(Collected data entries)
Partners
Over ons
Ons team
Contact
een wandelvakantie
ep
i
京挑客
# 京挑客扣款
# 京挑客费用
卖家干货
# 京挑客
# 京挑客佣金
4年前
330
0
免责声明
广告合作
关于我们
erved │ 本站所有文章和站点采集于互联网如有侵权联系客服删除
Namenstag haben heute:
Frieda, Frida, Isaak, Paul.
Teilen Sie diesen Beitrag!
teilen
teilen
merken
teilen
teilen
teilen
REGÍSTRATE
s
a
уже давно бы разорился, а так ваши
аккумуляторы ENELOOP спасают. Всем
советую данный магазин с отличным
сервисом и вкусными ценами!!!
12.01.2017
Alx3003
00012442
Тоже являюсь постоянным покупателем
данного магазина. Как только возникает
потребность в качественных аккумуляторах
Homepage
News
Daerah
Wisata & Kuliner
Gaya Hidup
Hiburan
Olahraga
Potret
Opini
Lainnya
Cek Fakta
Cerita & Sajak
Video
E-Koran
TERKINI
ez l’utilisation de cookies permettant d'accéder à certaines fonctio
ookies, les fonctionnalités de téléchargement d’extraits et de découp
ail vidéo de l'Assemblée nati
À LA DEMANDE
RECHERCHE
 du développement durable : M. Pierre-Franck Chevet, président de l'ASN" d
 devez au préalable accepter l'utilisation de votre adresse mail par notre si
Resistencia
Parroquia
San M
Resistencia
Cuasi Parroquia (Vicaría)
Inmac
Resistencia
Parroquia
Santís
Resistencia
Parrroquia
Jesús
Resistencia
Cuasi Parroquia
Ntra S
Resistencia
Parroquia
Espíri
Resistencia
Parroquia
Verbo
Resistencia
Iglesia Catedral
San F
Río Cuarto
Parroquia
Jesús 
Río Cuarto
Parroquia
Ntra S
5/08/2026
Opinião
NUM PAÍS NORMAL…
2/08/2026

▸ Exercise aim
Reproduce every line of the rows above without alteration, keeping their original order.

▸ Problem solution
Partners
Over ons
Ons team
Contact
een wandelvakantie
ep
i
京挑客
# 京挑客扣款
# 京挑客费用
卖家干货
# 京挑客
# 京挑客佣金
4年前
330
0
免责声明
广告合作
关于我们
erved │ 本站所有文章和站点采集于互联网如有侵权联系客服删除
Namenstag haben heute:
Frieda, Frida, Isaak, Paul.
Teilen Sie diesen Beitrag!
teilen
teilen
merken
teilen
teilen
teilen
REGÍSTRATE
s
a
уже давно бы разорился, а так ваши
аккумуляторы ENELOOP спасают. Всем
советую данный магазин с отличным
сервисом и вкусными ценами!!!
12.01.2017
Alx3003
00012442
Тоже являюсь постоянным покупателем
данного магазина. Как только возникает
потребность в качественных аккумуляторах
Homepage
News
Daerah
Wisata & Kuliner
Gaya Hidup
Hiburan
Olahraga
Potret
Opini
Lainnya
Cek Fakta
Cerita & Sajak
Video
E-Koran
TERKINI
ez l’utilisation de cookies permettant d'accéder à certaines fonctio
ookies, les fonctionnalités de téléchargement d’extraits et de découp
ail vidéo de l'Assemblée nati
À LA DEMANDE
RECHERCHE
 du développement durable : M. Pierre-Franck Chevet, président de l'ASN" d
 devez au préalable accepter l'utilisation de votre adresse mail par notre si
Resistencia
Parroquia
San M
Resistencia
Cuasi Parroquia (Vicaría)
Inmac
Resistencia
Parroquia
Santís
Resistencia
Parrroquia
Jesús
Resistencia
Cuasi Parroquia
Ntra S
Resistencia
Parroquia
Espíri
Resistencia
Parroquia
Verbo
Resistencia
Iglesia Catedral
San F
Río Cuarto
Parroquia
Jesús 
Río Cuarto
Parroquia
Ntra S
5/08/2026
Opinião
NUM PAÍS NORMAL…
2/08/2026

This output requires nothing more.